2007 feels like a long time ago, particularly if you’re a fan of The Ponys. Their most recent full album, Turn The Lights Out, is already three years old. Moreover, their notorious ambivalence towards touring meant very little noise out of the Chicago-based garage rockers. In the Internet era of constant production, three years is a long time. But as the thousands in the crowds that have seen their recent come-back shows could tell you, The Ponys are back, and they’re ready to kick some ass.

From the cover of the new album, Deathbed + 4, it appears that the faceless, sheeted person is a sort of mascot giving anyone wanting to give the album a listen two birds. A move like that might seem to be a big middle finger to fans, but the band’s playful, tongue-in-cheek attitude proves otherwise.
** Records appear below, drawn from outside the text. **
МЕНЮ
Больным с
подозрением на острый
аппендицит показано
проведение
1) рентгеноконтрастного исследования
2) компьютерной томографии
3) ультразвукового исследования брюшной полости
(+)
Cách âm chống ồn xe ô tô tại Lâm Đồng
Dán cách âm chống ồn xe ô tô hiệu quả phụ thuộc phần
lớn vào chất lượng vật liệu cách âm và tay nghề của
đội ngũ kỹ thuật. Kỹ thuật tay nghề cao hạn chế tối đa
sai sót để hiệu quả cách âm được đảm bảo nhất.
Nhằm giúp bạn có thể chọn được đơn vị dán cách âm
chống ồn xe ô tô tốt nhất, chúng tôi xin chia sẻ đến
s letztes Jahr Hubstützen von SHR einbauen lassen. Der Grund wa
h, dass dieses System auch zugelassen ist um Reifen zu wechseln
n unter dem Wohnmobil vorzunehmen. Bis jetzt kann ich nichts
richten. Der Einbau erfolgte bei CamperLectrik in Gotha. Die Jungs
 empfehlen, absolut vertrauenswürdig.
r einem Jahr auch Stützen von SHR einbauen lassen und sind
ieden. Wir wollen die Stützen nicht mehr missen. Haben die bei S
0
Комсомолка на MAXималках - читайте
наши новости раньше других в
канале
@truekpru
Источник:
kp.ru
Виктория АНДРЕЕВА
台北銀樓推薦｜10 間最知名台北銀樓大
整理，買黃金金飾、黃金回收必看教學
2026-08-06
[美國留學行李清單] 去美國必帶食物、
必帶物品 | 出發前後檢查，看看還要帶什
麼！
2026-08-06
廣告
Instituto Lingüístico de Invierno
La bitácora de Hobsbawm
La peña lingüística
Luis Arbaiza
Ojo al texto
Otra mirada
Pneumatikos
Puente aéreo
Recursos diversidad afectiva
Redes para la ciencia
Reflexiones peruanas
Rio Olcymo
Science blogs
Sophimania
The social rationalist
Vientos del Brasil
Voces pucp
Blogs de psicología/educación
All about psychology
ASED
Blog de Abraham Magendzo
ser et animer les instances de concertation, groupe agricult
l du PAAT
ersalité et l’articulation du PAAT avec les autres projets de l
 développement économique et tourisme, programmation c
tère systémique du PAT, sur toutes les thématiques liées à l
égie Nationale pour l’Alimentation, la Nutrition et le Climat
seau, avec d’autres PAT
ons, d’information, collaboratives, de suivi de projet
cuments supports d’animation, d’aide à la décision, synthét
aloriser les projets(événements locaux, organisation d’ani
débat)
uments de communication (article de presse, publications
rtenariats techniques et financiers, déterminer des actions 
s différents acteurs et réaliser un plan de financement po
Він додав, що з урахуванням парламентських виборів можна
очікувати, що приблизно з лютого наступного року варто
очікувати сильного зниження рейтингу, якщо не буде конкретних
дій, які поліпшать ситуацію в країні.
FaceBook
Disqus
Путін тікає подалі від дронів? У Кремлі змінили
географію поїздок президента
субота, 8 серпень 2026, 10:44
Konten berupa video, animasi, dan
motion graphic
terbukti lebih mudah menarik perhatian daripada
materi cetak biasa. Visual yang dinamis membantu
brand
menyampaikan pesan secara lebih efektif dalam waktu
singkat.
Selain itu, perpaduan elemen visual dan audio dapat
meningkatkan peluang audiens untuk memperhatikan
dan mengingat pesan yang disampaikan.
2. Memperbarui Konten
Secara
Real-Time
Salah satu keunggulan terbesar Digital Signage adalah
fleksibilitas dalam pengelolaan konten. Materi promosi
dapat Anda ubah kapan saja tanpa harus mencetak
Musically, the elements of The Ponys’ success are all intact after their semi-hiatus. The title track kicks the set off with Jered Gummere’s guitar swinging, his Ian Curtis-indebted drone flirting with a British accent. Drummer Nathan Jerde and bassist Melissa Elias drive the garage forward, a fuzzy, crunchy rhythm that refuses to let up. “Check the Door” follows, Jerde’s cymbals and toms pounding out a quick, tribal-ish beat as Elias, guitarist Brian Case, and Gummere lock into a stuttering groove. “I will hunt you down” Gummere croons in a manner that would make Interpol’s Paul Banks blush. The guitars growl and crash over the stinging drums, the whole piece rumbling and humming with energy.

The sparse addition of piano on “The Walk” rings a bit false, superfluous over the bubbling bass rhythm, Gummere’s lovesick lyrics barely affecting his entirely straight-ahead vocals. Dark drama pumps through the track’s veins, a kick of pang that sits a little strangely in the middle of the EP. With two barn-stormers before it and two after it, the near-languid, tortured emotions break the pace rather than show off another element.

Following up, “Is It Working” is a garage anthem: all fun, no muss. Gummere’s vocals are far away, echoed, Jerde’s cymbals nearly constantly shaking. Elias and Case’s guitars chug ahead, never looking back. The stumbling, raucous “Pop Culture (Revisited)” may be the best track of the bunch. Lines like “We are the pop culture, uh huh” and “2005 in my city tonight” are the perfect blend of rock hero and flippant imp. All the while, the rhythm section hammers together an immaculate take on a progression Jonathan Richman’s Modern Lovers would be proud of.

Altogether, the business of those three long, Pony-less years is well gone. Though it doesn’t completely sate the appetite for a new record, it certainly does more than whet it. While they might not love touring, it’s clear they love writing and playing. There’s as much fun as brawn in these tunes, to be sure, and fans should be reveling in the knowledge that The Ponys are back.